Entries follow. Return each line that contains the word "Rendered".

** INFORMATION GIVEN **
● ● ● ●

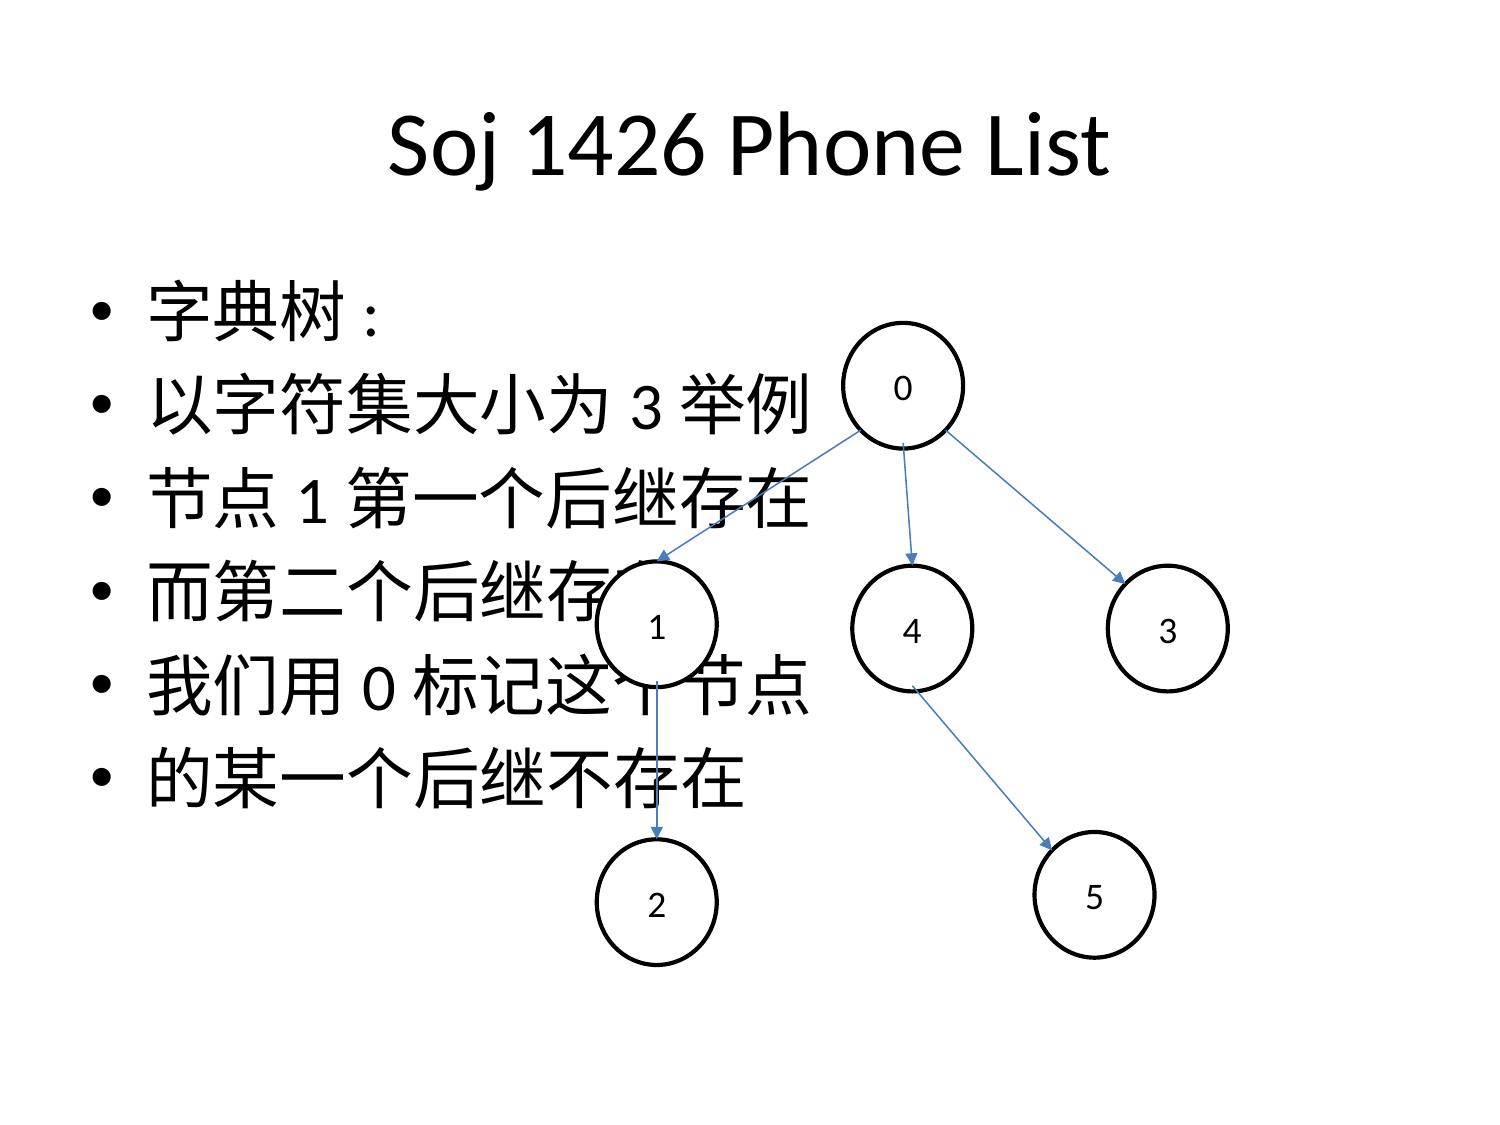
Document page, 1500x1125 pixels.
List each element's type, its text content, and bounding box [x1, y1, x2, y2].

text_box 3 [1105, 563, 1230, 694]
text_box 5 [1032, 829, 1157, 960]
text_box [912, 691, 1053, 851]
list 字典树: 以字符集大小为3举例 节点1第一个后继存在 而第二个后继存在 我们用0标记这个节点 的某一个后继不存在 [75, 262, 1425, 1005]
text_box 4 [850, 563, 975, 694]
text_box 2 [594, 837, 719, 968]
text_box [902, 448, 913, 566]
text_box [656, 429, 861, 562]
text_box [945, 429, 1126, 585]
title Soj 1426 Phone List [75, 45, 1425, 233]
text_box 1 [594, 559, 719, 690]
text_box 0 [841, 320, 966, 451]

● ● ● ●

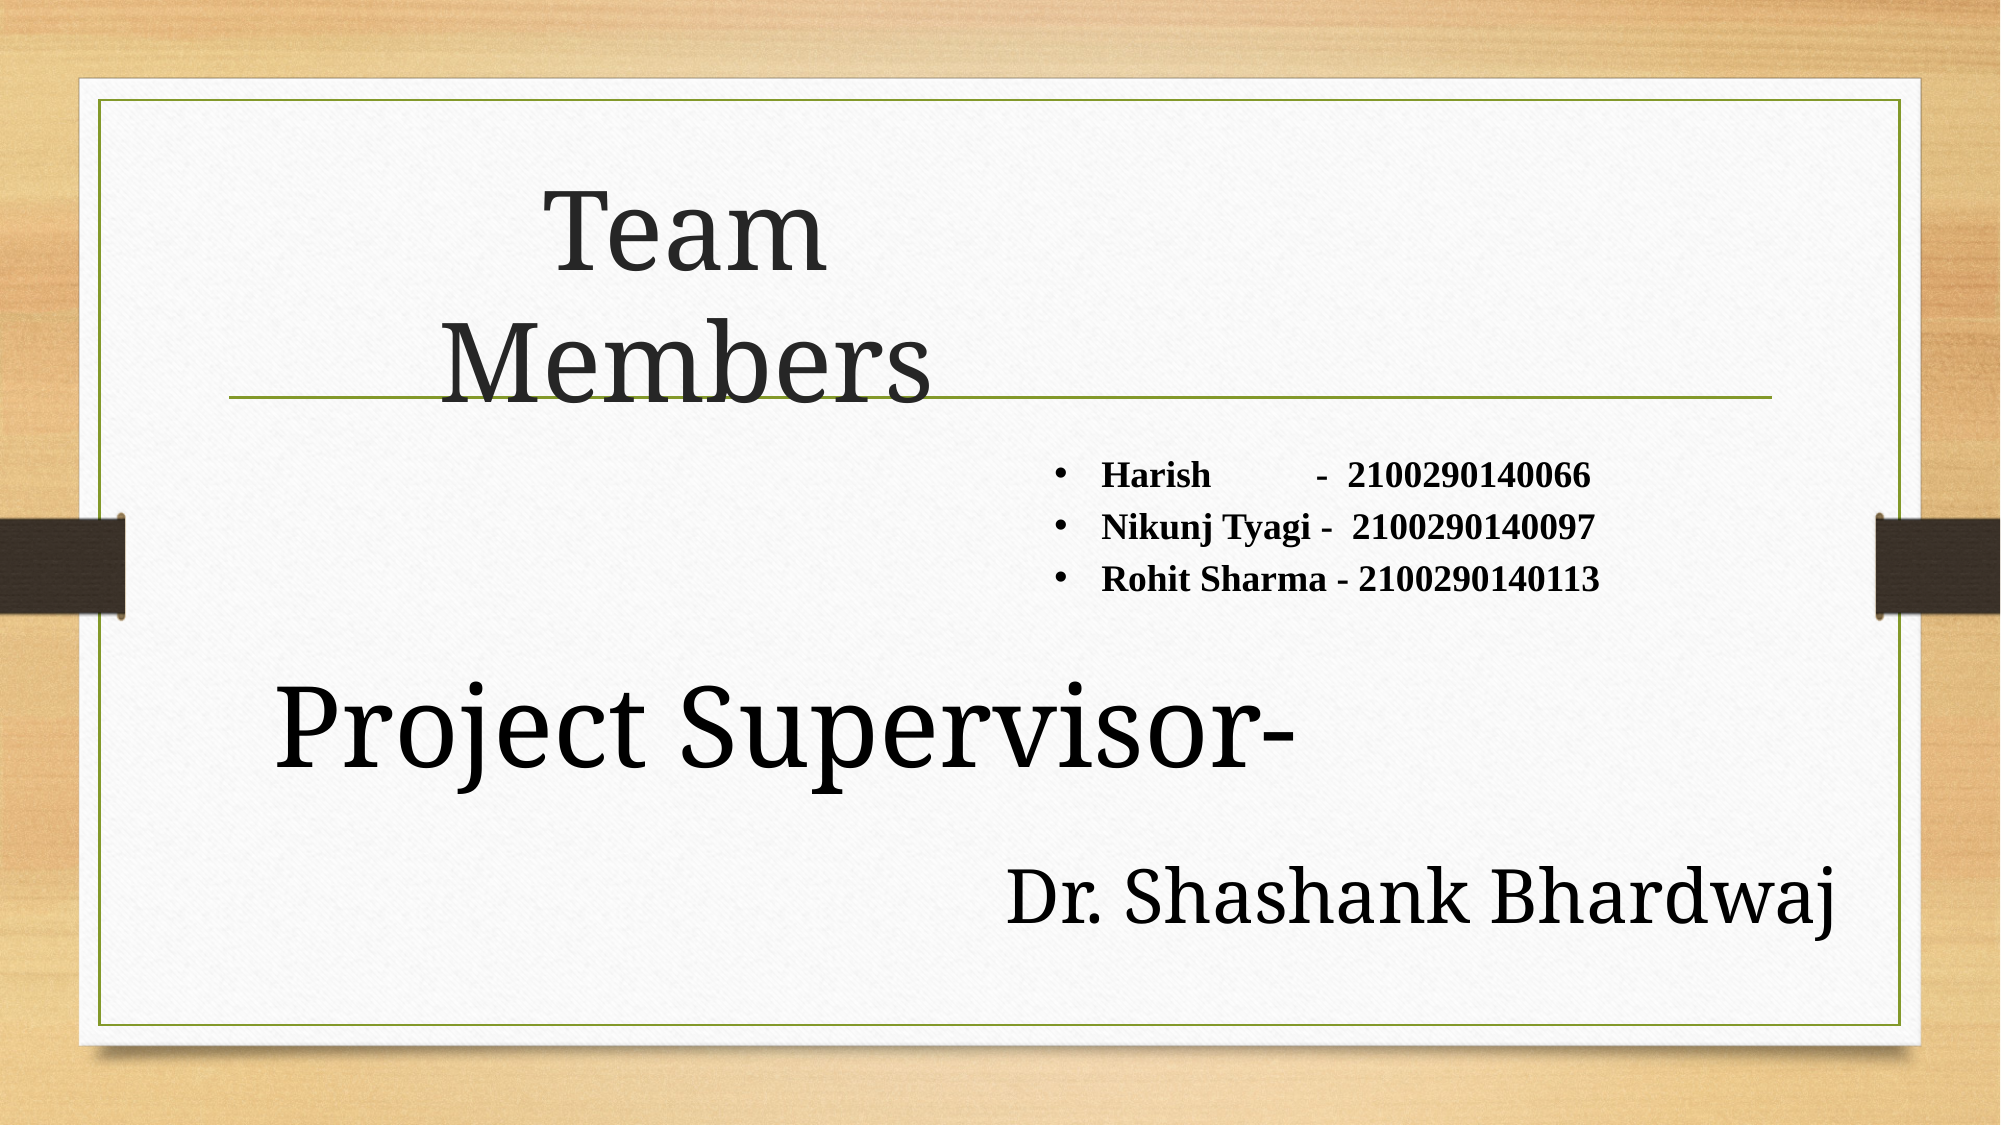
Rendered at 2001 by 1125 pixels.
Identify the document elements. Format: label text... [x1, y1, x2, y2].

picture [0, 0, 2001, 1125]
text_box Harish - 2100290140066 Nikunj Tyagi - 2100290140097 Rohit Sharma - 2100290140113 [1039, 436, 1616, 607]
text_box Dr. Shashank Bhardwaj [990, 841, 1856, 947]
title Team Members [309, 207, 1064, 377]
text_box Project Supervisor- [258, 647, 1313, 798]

● ● ● ●

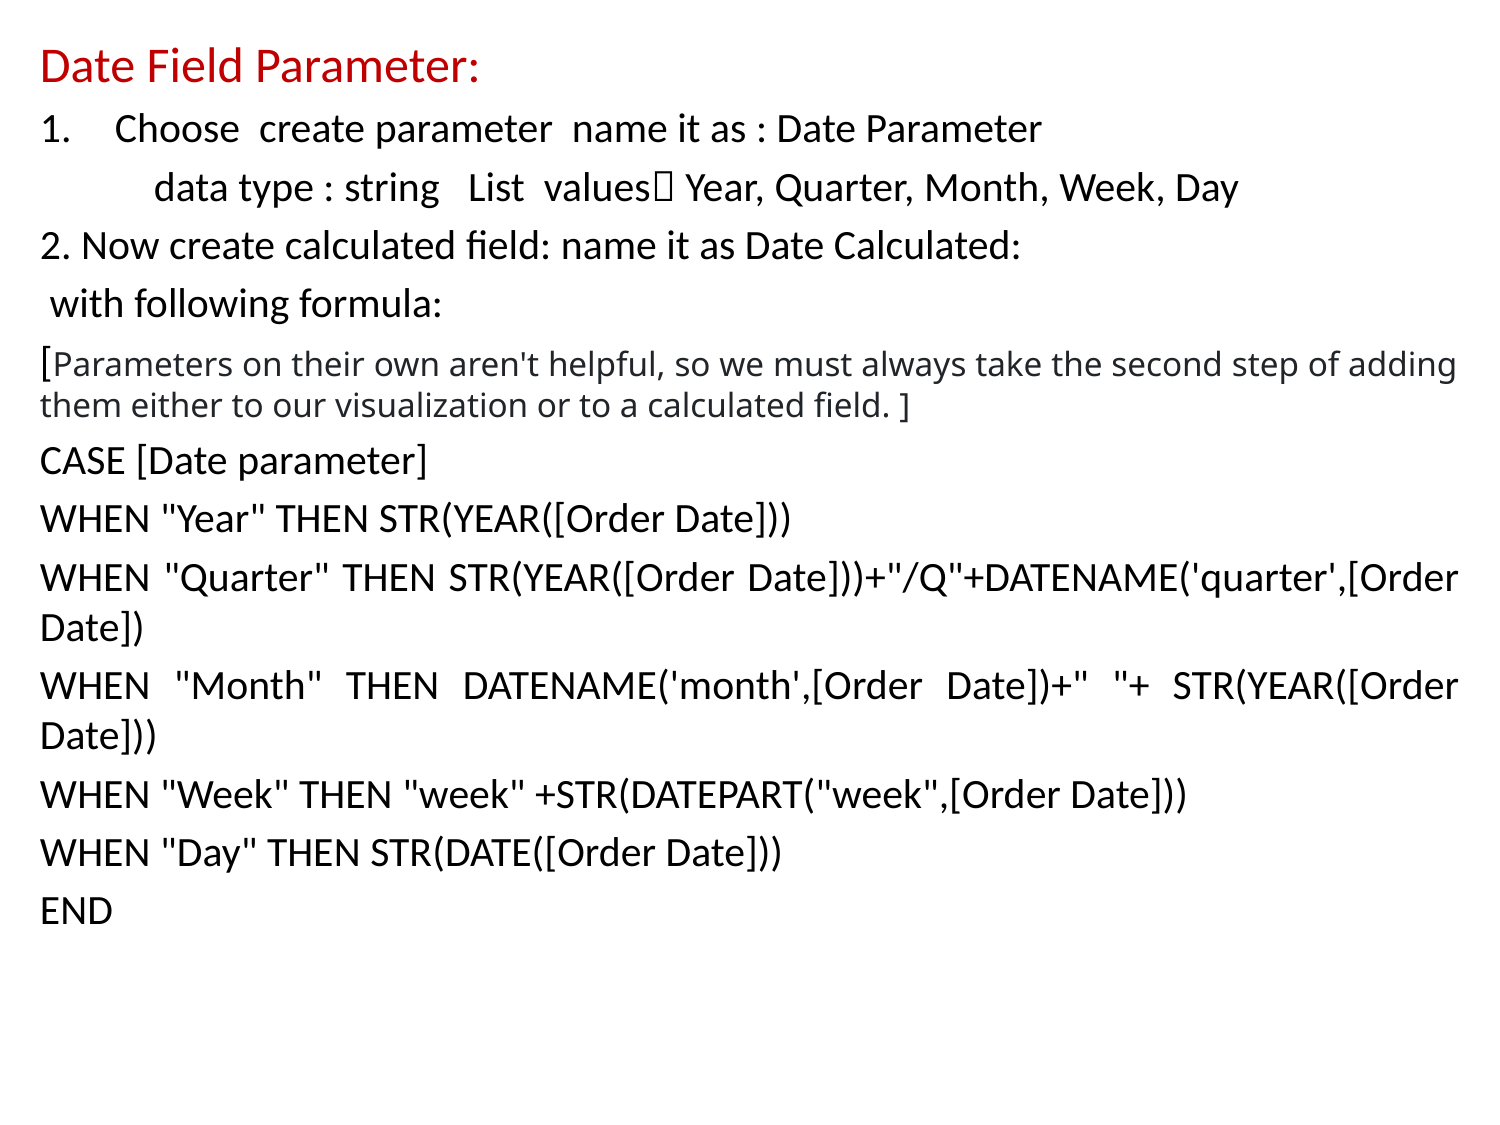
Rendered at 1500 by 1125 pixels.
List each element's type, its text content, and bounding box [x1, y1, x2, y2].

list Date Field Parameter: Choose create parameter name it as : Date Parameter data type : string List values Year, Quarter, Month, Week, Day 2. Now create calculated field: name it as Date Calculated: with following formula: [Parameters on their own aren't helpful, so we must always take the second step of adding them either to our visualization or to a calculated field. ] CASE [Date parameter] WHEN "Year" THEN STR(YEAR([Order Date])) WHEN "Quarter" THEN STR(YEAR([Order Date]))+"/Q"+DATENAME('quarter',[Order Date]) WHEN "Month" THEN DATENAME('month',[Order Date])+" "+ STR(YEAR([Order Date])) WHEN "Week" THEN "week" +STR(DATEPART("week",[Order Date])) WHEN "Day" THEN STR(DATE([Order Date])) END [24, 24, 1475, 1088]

● ● ● ●

** YOUR SOLUTION **
Rendered at 2001 by 1125 pixels.
Rendered at 1500 by 1125 pixels.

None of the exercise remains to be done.